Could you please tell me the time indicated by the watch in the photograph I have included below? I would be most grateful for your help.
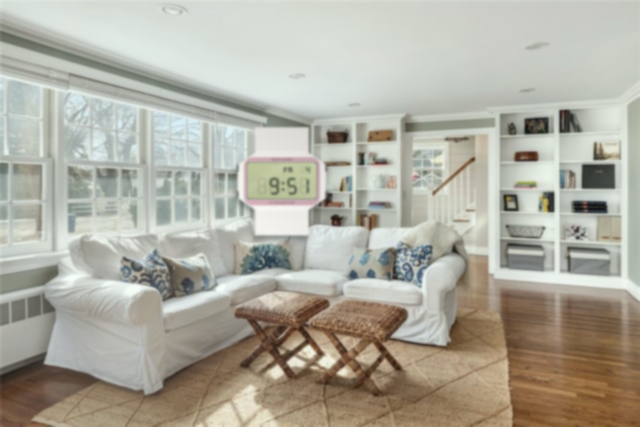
9:51
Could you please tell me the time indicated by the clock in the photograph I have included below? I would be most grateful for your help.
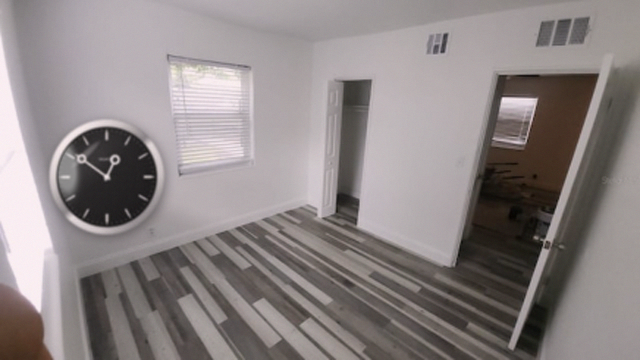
12:51
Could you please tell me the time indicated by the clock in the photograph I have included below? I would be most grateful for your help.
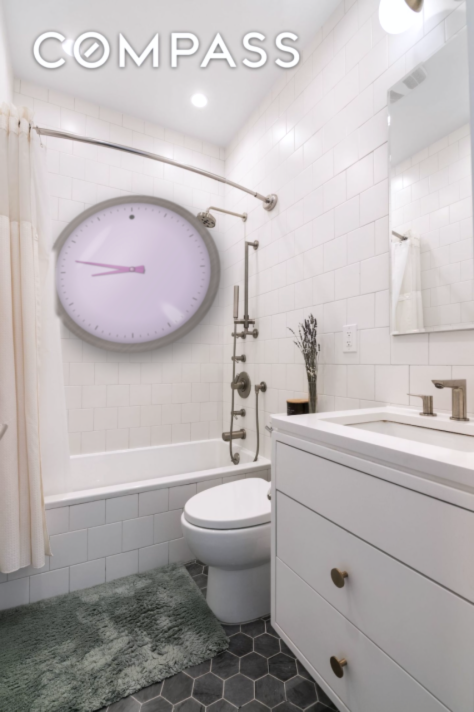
8:47
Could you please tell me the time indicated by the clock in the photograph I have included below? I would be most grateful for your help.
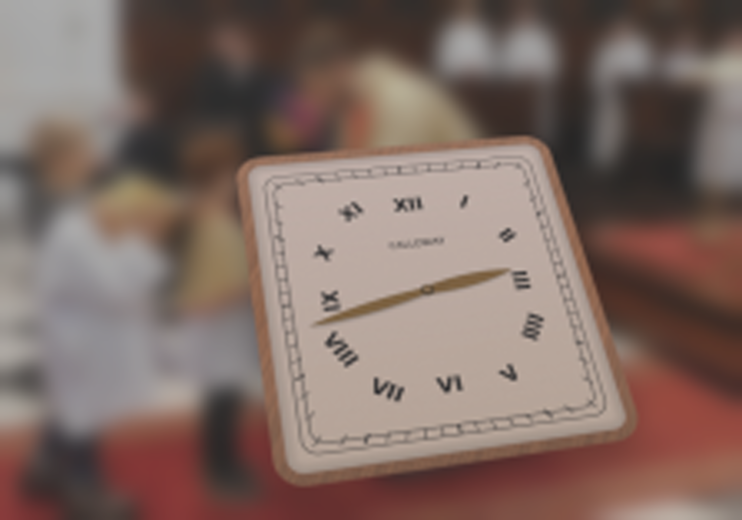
2:43
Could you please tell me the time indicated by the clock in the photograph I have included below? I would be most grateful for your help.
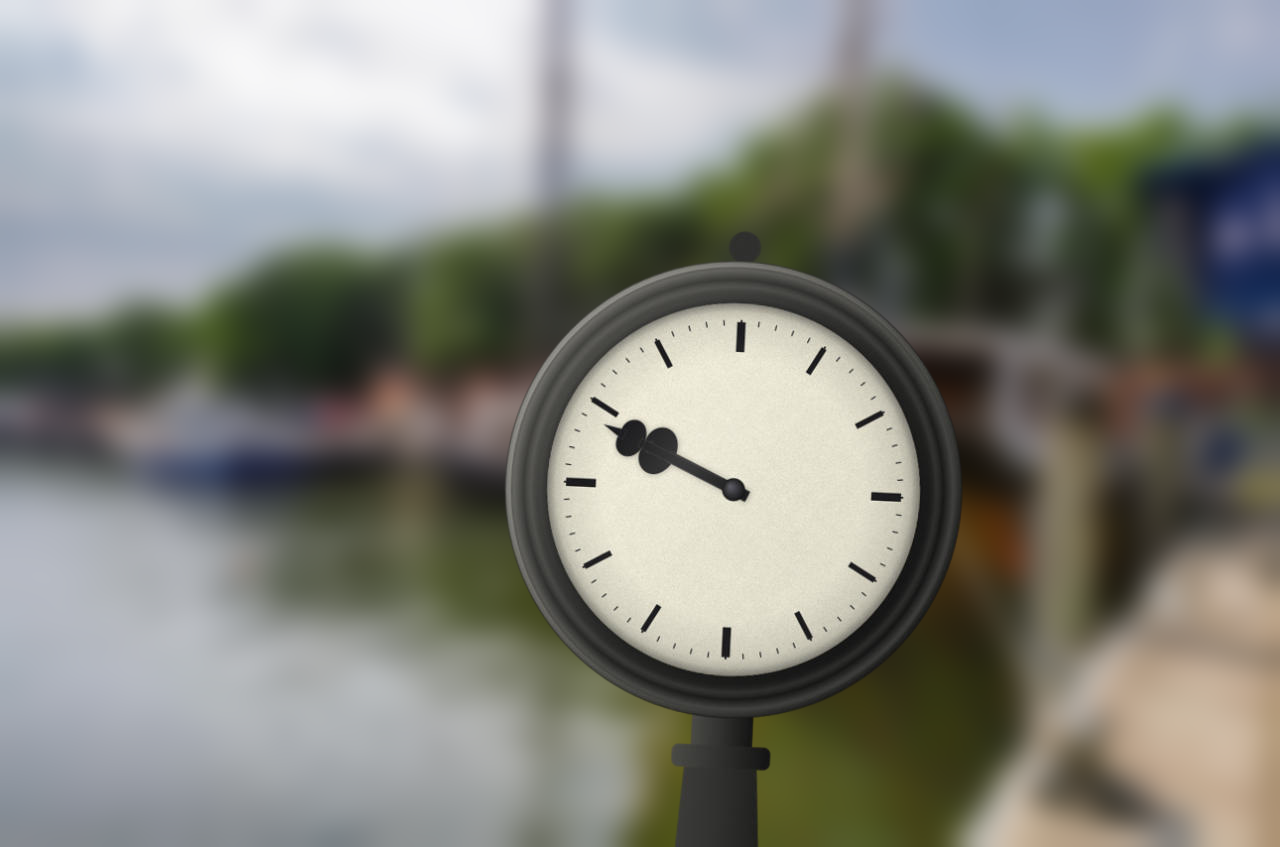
9:49
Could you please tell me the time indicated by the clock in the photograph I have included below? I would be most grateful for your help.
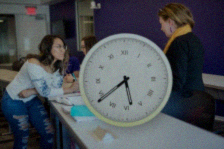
5:39
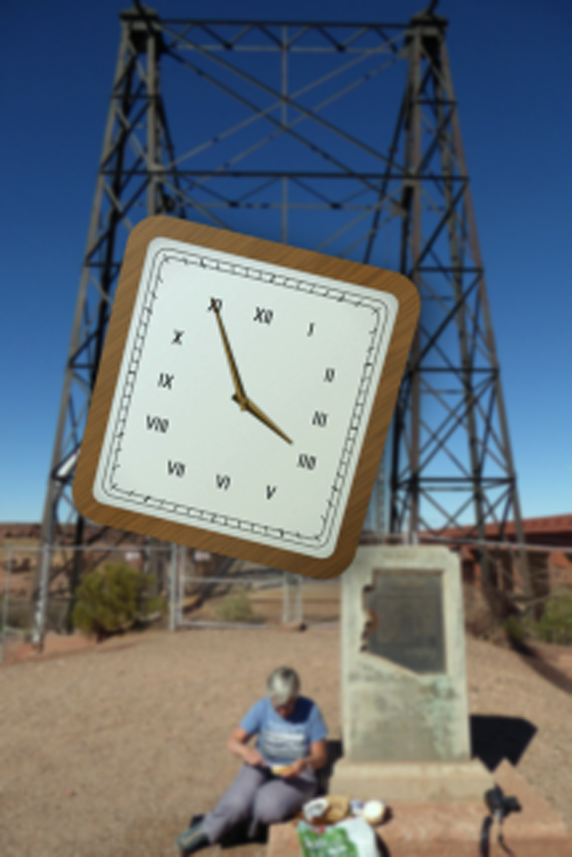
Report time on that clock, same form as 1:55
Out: 3:55
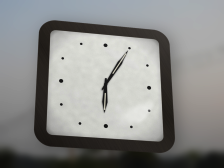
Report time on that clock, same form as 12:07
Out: 6:05
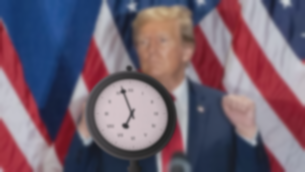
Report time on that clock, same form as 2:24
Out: 6:57
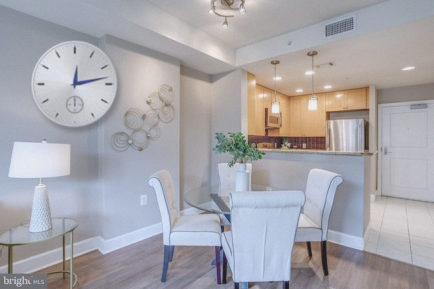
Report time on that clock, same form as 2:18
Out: 12:13
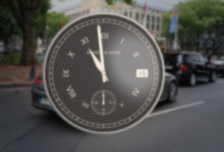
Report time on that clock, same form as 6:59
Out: 10:59
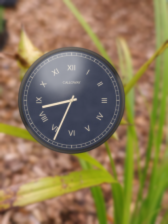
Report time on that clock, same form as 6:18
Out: 8:34
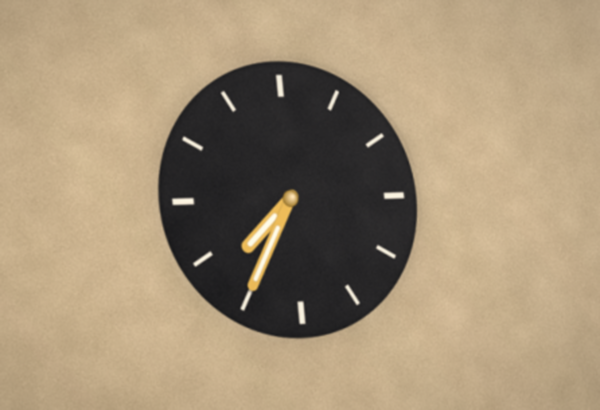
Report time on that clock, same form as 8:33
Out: 7:35
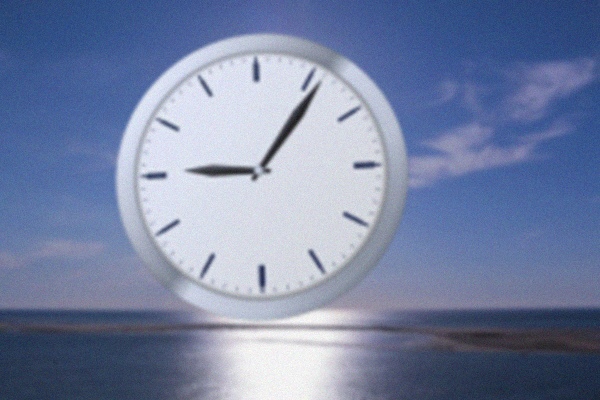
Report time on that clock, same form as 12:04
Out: 9:06
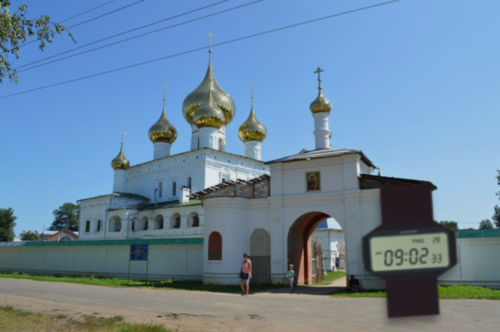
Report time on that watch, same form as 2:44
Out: 9:02
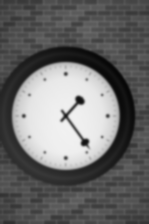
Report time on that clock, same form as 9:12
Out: 1:24
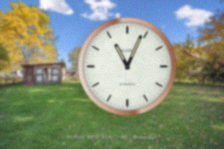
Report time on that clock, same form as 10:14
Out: 11:04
---+---
How many lines in the listing above contain the word "watch"? Give only the number.

| Task answer |
2